> What is required: Could you reproduce every line of the listing below exactly, leaving the pictures out of your answer?

> Source material:
○ ○ ○ ○ ○

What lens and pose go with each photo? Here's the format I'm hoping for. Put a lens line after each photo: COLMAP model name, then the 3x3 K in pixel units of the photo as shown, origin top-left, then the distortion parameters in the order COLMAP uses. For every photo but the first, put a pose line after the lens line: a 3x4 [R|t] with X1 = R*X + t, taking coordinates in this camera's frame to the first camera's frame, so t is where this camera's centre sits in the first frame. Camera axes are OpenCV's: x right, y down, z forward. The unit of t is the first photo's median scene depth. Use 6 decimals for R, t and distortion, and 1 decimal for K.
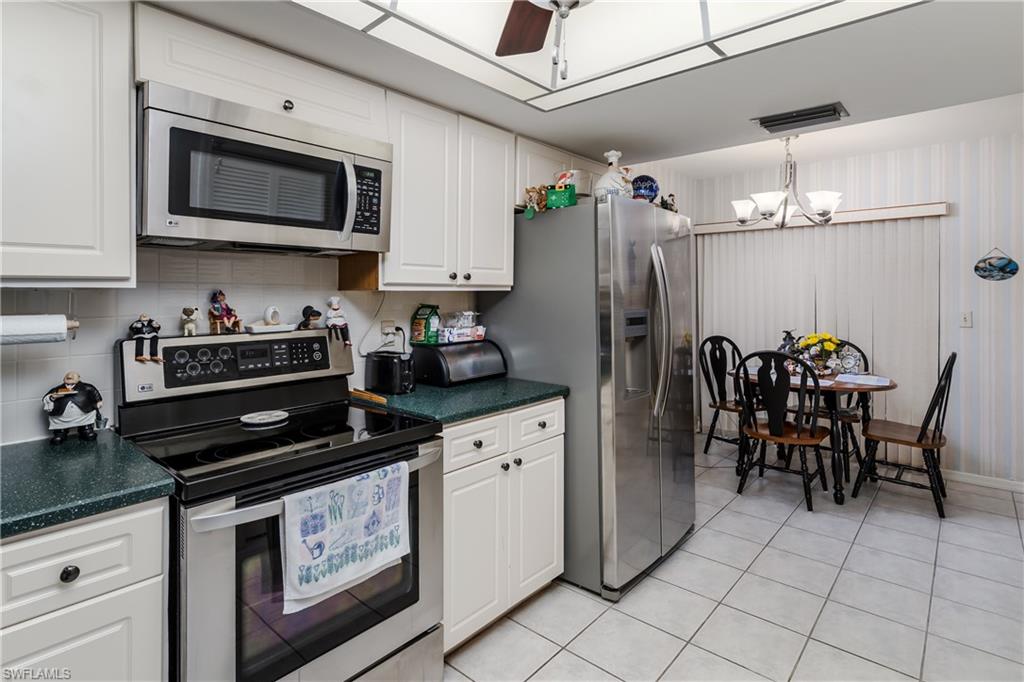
lens RADIAL K [[506.0, 0, 512.0], [0, 506.0, 341.0], [0, 0, 1]] dist [-0.003275, -0.000505]
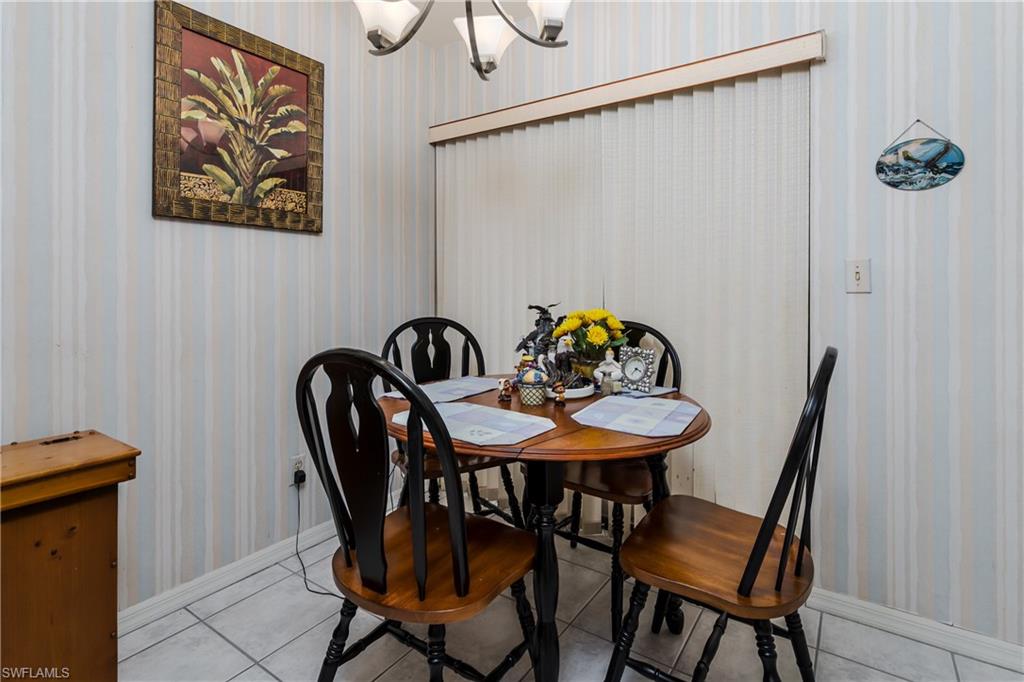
lens RADIAL K [[492.9, 0, 512.8], [0, 492.9, 336.4], [0, 0, 1]] dist [0.000406, 0.000268]
pose [[0.993122, -0.010866, 0.116576, 0.312095], [0.009228, 0.999851, 0.014581, 0.002219], [-0.116717, -0.013405, 0.993075, 0.344933]]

○ ○ ○ ○ ○

> Answer box:
What lens and pose go with each photo? Here's the format I'm hoping for. Put a lens line after each photo: COLMAP model name, then the 3x3 K in pixel units of the photo as shown, origin top-left, then the distortion parameters in the order COLMAP uses. For every photo but the first, put a pose line after the lens line: a 3x4 [R|t] with X1 = R*X + t, taking coordinates in this camera's frame to the first camera's frame, so t is where this camera's centre sits in the first frame. Camera axes are OpenCV's: x right, y down, z forward. The unit of t is the first photo's median scene depth. Use 6 decimals for R, t and distortion, and 1 decimal for K.
lens RADIAL K [[506.0, 0, 512.0], [0, 506.0, 341.0], [0, 0, 1]] dist [-0.003275, -0.000505]
lens RADIAL K [[492.9, 0, 512.8], [0, 492.9, 336.4], [0, 0, 1]] dist [0.000406, 0.000268]
pose [[0.993122, -0.010866, 0.116576, 0.312095], [0.009228, 0.999851, 0.014581, 0.002219], [-0.116717, -0.013405, 0.993075, 0.344933]]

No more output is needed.